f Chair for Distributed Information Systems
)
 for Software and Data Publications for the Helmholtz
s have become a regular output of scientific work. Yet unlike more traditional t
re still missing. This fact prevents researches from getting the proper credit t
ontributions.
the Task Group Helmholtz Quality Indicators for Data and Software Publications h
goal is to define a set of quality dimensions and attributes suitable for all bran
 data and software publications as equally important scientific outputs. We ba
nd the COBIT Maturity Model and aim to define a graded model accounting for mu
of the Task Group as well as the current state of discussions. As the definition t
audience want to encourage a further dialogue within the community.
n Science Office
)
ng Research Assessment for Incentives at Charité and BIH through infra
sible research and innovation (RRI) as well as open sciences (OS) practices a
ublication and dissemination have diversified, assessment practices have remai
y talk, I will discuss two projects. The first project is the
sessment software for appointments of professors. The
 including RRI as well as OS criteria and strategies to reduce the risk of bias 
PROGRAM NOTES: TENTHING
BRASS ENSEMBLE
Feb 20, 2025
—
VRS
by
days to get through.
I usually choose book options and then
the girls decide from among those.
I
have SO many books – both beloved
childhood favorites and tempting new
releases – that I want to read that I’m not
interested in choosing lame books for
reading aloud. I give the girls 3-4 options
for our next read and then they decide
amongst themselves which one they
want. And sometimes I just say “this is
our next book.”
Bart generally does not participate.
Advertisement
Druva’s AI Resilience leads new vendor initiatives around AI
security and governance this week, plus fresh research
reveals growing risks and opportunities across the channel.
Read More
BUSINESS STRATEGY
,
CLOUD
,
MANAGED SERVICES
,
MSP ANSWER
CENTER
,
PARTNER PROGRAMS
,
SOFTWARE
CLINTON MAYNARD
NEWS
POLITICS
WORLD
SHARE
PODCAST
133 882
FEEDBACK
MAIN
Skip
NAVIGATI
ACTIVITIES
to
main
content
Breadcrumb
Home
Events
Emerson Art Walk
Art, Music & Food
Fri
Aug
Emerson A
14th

### WORK REQUEST
Write out the entries again from the first line down to and including the line that contains "ng Research Assessment", replacing "Task Group" with "Working Group" each time it appears and leaving everything else unchanged.

### RESULT OF THE TASK
f Chair for Distributed Information Systems
)
 for Software and Data Publications for the Helmholtz
s have become a regular output of scientific work. Yet unlike more traditional t
re still missing. This fact prevents researches from getting the proper credit t
ontributions.
the Working Group Helmholtz Quality Indicators for Data and Software Publications h
goal is to define a set of quality dimensions and attributes suitable for all bran
 data and software publications as equally important scientific outputs. We ba
nd the COBIT Maturity Model and aim to define a graded model accounting for mu
of the Working Group as well as the current state of discussions. As the definition t
audience want to encourage a further dialogue within the community.
n Science Office
)
ng Research Assessment for Incentives at Charité and BIH through infra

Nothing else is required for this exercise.